Family law would say the needs of the children to see both their parents is more important than the negative emotions that you may be feeling about the children spending time at Christmas with a new partner. Either way, you should work together to introduce any new partner to the children and consider carefully whether Christmas time is the right time for a new introduction – which should ideally be made before you spend Christmas together.
KEEP A UNITED FRONT
Once you have agreed the arrangements, be positive about the agreement and keep a united front. Christmas is an important time in a child’s life and your decisions will impact their wellbeing and happiness. You may start traditions that will continue for many years and give them memories to look back on with fondness and gratitude.
It can be an emotive time for any parent, especially when you are separated. But done well, it can be an amazing and positive time for the children.
TOP TIPS FOR A HAPPY FESTIVE SEASON
1. Embrace Open Communication
While it may not always be easy, maintaining open and honest communication with your co-parent is essential during the holiday season. Keeping children informed about the arrangements can also alleviate any anxiety they may have and allow them to enjoy the festivities without worry.
2. Prioritize the Children’s Best Interests
As parents, your children’s well-being should take precedence over any personal disagreements or animosity. Consider their needs when making plans, keeping in mind their routines, preferences, and desires. Focus on creating a sense of stability and consistency for them, even if it means compromising on certain aspects.
3. Plan in Advance
To prevent last-minute stress and confusion, discuss plans well in advance, ensuring both parents are on the same page. This will help avoid conflicts and disappointments later on . Be flexible and accommodating, allowing room for unexpected changes while maintaining the children’s emotional stability.
In addition to the usual family drama that come with the festive season, Christmas is a period when emotions intensify, and alcohol consumption often exceeds the norm. Nevertheless, it remains a longstanding tradition centered around families and children.

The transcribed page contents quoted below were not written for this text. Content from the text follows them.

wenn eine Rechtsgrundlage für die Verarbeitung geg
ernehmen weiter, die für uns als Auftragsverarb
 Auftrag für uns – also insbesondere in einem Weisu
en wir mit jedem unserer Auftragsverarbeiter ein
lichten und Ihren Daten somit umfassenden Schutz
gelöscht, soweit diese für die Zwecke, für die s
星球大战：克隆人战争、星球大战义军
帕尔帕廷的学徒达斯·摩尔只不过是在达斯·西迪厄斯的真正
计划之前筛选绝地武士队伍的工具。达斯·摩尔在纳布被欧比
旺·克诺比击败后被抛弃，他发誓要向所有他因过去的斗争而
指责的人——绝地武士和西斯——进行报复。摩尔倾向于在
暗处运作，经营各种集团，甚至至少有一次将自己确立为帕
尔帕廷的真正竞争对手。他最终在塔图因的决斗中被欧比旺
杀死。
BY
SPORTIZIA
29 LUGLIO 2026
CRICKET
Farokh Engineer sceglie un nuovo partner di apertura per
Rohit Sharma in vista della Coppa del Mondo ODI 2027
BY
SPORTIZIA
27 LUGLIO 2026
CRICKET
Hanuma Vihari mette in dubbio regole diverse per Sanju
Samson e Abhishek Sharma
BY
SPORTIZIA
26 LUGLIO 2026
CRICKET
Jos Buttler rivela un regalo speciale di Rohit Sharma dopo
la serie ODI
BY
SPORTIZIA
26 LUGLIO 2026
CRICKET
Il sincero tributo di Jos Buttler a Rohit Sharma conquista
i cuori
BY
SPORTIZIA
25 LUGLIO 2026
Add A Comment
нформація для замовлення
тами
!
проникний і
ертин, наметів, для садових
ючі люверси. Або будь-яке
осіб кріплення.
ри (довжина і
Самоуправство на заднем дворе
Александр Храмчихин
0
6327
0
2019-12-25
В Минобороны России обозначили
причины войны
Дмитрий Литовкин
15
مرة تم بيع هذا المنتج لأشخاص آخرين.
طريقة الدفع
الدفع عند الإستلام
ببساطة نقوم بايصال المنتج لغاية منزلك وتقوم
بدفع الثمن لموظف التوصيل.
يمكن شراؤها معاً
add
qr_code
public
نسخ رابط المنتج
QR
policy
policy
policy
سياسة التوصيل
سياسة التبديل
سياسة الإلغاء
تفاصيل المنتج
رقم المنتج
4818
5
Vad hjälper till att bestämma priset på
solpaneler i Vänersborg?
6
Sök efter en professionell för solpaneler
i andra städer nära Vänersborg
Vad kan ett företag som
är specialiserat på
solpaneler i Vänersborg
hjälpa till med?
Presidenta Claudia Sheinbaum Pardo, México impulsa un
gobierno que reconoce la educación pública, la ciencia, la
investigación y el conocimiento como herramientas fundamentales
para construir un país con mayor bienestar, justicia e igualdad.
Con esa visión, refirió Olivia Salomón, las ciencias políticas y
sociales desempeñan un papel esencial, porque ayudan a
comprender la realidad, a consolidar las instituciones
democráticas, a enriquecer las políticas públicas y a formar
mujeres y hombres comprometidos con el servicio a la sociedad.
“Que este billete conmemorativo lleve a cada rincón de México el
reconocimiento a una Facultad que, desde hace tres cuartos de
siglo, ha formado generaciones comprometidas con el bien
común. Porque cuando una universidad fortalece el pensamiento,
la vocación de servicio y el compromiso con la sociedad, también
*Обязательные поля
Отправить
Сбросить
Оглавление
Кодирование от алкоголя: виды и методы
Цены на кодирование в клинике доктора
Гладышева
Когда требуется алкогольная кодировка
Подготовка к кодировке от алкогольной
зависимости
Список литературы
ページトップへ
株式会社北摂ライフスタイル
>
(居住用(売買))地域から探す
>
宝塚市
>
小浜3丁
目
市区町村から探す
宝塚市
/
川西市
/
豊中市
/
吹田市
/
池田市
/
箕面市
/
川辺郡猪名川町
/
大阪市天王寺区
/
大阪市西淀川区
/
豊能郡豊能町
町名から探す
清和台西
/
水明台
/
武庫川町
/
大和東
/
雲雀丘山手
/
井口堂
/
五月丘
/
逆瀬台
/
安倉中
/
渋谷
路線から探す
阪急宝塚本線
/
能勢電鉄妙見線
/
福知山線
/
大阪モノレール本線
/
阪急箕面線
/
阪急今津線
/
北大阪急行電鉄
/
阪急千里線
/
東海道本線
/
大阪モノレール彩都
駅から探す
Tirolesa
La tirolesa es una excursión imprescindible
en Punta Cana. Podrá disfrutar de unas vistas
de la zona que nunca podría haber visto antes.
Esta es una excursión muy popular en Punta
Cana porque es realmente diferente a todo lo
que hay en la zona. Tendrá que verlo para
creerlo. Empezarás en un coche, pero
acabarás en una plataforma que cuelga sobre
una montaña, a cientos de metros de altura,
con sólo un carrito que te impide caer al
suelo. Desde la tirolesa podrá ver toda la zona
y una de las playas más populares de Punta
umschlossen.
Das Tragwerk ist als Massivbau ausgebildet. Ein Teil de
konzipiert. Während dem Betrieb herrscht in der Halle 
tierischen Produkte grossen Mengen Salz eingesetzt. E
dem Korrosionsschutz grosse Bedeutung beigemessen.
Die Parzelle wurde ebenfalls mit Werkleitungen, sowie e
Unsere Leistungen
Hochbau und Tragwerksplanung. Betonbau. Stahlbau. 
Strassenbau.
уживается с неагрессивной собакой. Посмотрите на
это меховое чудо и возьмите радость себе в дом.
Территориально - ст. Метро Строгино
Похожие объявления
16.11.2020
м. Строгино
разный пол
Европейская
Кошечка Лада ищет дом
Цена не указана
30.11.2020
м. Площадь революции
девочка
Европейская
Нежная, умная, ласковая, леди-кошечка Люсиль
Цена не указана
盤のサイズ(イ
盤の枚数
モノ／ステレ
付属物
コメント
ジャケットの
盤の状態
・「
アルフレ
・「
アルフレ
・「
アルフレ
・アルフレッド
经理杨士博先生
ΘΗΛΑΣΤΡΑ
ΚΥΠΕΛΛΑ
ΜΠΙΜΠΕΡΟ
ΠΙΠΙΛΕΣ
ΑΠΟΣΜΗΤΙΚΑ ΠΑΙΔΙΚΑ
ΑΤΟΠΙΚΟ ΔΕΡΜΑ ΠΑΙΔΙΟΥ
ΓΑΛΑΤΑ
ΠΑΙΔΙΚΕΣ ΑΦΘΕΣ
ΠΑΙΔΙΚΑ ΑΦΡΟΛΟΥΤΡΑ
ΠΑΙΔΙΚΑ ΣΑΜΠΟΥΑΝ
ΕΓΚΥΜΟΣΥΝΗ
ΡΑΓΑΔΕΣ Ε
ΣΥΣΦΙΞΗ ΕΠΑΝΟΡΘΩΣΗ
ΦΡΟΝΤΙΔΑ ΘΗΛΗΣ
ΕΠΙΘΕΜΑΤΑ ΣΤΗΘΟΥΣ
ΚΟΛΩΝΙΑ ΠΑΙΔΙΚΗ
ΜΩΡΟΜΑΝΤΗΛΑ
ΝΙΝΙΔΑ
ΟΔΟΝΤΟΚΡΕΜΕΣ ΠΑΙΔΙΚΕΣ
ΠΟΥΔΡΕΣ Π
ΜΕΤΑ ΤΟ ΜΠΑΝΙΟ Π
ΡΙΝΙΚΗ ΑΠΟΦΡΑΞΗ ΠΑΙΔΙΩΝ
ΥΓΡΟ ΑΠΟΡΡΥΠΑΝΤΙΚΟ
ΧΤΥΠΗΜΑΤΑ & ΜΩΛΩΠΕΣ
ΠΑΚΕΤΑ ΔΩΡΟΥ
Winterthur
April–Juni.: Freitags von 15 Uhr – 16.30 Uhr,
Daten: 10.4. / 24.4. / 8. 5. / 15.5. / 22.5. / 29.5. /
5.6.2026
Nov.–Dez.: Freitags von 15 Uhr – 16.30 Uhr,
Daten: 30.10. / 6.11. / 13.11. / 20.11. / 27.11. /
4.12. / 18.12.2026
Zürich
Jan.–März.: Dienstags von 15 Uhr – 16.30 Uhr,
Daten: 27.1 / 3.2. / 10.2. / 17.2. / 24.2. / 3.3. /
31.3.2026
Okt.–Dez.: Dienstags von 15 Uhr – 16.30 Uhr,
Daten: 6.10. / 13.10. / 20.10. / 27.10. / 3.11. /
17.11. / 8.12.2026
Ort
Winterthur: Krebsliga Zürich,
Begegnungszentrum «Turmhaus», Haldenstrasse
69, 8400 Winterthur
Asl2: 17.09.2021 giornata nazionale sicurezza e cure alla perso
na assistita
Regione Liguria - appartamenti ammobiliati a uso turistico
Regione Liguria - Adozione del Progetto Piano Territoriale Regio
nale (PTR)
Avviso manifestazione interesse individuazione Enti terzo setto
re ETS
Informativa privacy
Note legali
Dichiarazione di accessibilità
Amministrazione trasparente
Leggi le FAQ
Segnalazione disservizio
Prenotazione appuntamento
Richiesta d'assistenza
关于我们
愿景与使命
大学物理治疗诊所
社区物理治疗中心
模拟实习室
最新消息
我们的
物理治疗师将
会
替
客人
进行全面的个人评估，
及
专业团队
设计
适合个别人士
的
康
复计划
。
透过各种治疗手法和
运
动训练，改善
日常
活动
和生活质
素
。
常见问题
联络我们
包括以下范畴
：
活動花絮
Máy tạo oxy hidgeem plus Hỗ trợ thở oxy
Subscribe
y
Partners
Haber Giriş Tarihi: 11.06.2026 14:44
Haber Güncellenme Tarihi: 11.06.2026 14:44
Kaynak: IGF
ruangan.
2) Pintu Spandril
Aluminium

Many thousands of families successfully establish arrangements that prioritize the well-being of their children during this time. And if you can do that, even if you find you are compromising with someone you dislike, or putting the children’s needs above your own feelings, console yourself, you are doing the right thing – giving up your own personal feelings to help your children. And that surely, is what makes Christmas such a magical time.